Avec un paternalisme marqué quoique bienveillant, il admira le pittoresque de notre Cité – et échangea quelques piques à demi voilées avec Konstantin sur les qualités d’Hadur et d’Astelia, et de leurs cités respectives. Leur combat de coq terminé, le Wali exigea de connaître les détails exotiques de nos activités en Terre de Feu. C’était, je dois l’admettre, assez divertissant de lui conter la présence de Corrus, ambassadeur Bernard l’Ermite.
Rencontre avec les Chantres d’Ondanera
Une fois terminé l’accueil des envoyés Hadurshan, nous avons reçu les Chantres du Domaine d’Ondanera. J’ai pu faire la rencontre de Nyfre, la richissime Chantre de Tenero venu défendre ses intérêts au Concile, et de Pavelion, elfe Sérène élu par Nico pour être Chantre de Bazaran. La première a fait grande mention des étoffes teintées qu’elle présentait en cadeau au Concile – et du soutien que lui porte Parwaaze. Ça ne l’a pas empêchée d’être entièrement ignorée par Nergui, alors que ce dernier quittait le Concile et qu’elle lui faisait sa plus belle révérence. Et ce, alors que la Tiefeline porte jusque sur sa peau la couleur de notre cité…
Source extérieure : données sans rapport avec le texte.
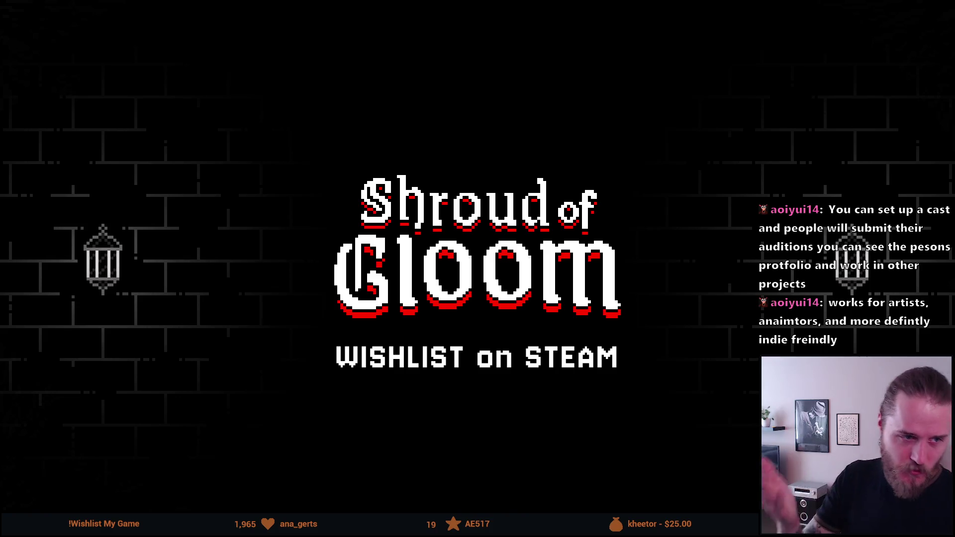
Step: Watch the WISHLIST on STEAM end card full screen, then exit back to the Edit page
mouse_move(500, 168)
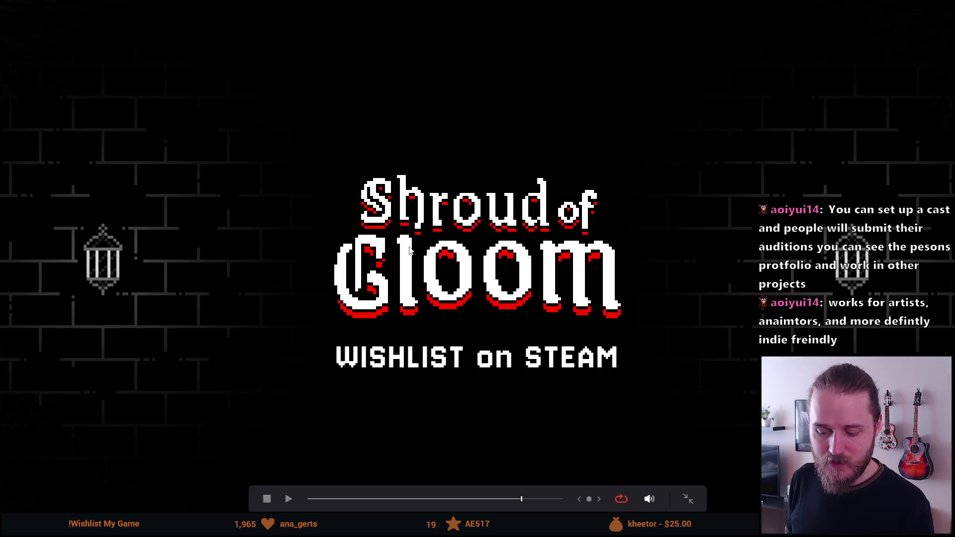
mouse_move(387, 297)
Pour le reste, nous avons eut droit aux plaintes de Malva, Chantre de Maiali, qui refuse d’accepter de nouveaux arrivants et déplore les méthodes de sa collègues Nyfre. N’ayant pas gout pour ces enfantillages, j’ai laissé les Chantres à Parwaaze et Nico pour m’intéresser à la vie de nos nouveaux arrivants. En ville, la place manque pour accueillir tout le monde. L’arrivée de Corrus a encore resserré l’espace disponible… Mais, pour ceux qui peuvent poser leur étal, le commerce est florissant. Ce, tant pour les marchands tout juste arrivés que pour les Némériens à quelques coups de rame de la cité. J’en ai profité pour faire l’acquisition d’un costume bleu cobalt à ailerons aciers accentué d’or, d’un brocart sarcelle et de plusieurs voiles turquins... Sûrement, j’aurai l’occasion de les porter pendant les prochains évènements. On raconte même qu’un marchand particulièrement connecté est capable de proposer des produits issus tout droit de la Sérénissime – et pour des prix défiants toute concurrence.
Alors que je parcourrais les ruelles, un des soldats du Sultanat m’a confié un message de Nep-Ra. Le Sultanat participera aux festivités, et désire récupérer la relique de leur Adoratrice. J’ai transmis à Balquis, supposant qu’elle, son frère et peut être Nergui sauraient comment procéder pour transférer le volumineux objet.